Despite the caveat thus stated against "decisional exceptions”, Princeton asserts that the Panzirer rule is not applicable because, in this case, the competing judgment creditors are already before a court having jurisdiction over a proceeding intended to establish their respective priorities. Princeton contends that Matter of Robbins (74 Misc 2d 793) recognizes this distinction.

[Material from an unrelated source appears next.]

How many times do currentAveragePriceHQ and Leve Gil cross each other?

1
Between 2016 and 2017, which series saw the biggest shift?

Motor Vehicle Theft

In Matter of Robbins the State Tax Commission and a bank held judgments against the same debtor. Thereafter the debt- or’s mother died; her will named him as a residuary legatee. Neither judgment creditor had attempted to levy under CPLR article 52 prior to the executor’s accounting, which named them as judgment creditors and in which they appeared. The court held that subsequent recourse to article 52 collection proceedings by either judgment creditor would have no effect on the order of priorities. The court said (p 796): "When the executrix instituted the accounting and named the State Tax Commission and Bank of Commerce as judgment creditors who at that time had each served only restraining notices upon the executrix under CPLR 5222, the executrix thereby began a proceeding which submitted the issue of priority upon the factual situation then existing to the court for determination. Both judgment creditors appeared and submitted the issue to the jurisdiction of the court. The funds in the hands of the executrix, at the time the accounting began with filing of the petition and account, thus became subject to disposition as the court might determine according to the situation then existing. It does not seem to the court that either judgment creditor could affect its priority by steps taken after the accounting began and when the assets in the hands of the fiduciary thereby became under constructive custody of the court and subject to ultimate order of the court.”

We do not view the "decisional exception” of Robbins to be controlling in this case. Here the charging order proceeding pursuant to section 54 of the Partnership Law was not instituted to determine the issue of priority between the judgment creditors. Indeed, Princeton did not name Tengran as a party to the proceeding; it was Tengran which moved to intervene *360therein on December 12, 1975, one day after the levy on its second execution had been served.

Here, as of early December, 1975, there were infirmities in the collection proceedings of both judgment creditors: Ten-gran’s in that it had not sought levy of an execution upon the debtor’s interest in the partnerships, and Princeton’s in that it had not obtained an order of receivership. The judgment creditors had no quasi-fiduciary relationship toward each other which might have estopped either from perfecting its collection procedure by levy according to the statutorily authorized manner upon Berley’s partnership interests (cf. Metro Burak v Rosenthal & Rosenthal, 51 AD2d 1003; Alterman v Chronetics, Inc., 55 AD2d 941). Tengran accomplished its levy on December 11, 1975, and to it must go the award of priority.

For these reasons the order and judgment should be affirmed insofar as it is appealed from.

Cohalan, Damiani and Hawkins, JJ., concur.

Order and judgment (one paper) of the Supreme Court, Nassau County, dated September 7, 1976, affirmed insofar as appealed from, with costs to the Tengran Company payable by appellant.